How to complete this task:
Your task is to find every line in the records that holds the string "right" and copy it.

::: Information

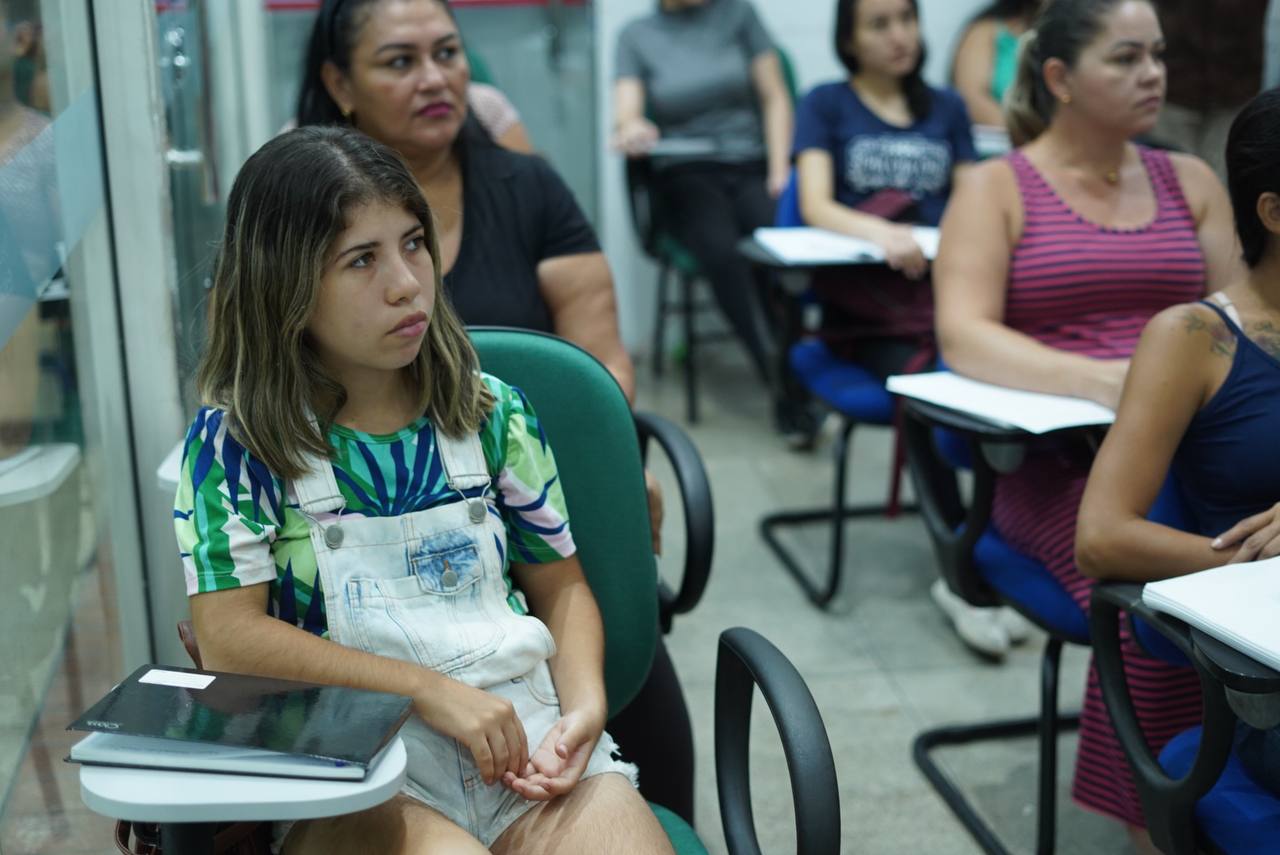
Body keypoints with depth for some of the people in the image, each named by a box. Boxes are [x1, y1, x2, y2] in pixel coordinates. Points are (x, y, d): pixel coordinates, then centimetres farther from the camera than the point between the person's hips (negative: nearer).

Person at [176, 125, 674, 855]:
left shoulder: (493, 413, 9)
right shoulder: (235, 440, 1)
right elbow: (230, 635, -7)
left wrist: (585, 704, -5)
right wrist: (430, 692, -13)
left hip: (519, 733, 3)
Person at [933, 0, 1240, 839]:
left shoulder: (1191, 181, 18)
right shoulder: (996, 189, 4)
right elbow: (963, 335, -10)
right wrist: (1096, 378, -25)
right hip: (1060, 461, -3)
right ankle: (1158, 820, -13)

::::::

Exercise response:
right shoulder: (235, 440, 1)
right elbow: (230, 635, -7)
right wrist: (430, 692, -13)
right shoulder: (996, 189, 4)
right elbow: (963, 335, -10)
right wrist: (1096, 378, -25)
right hip: (1060, 461, -3)
right ankle: (1158, 820, -13)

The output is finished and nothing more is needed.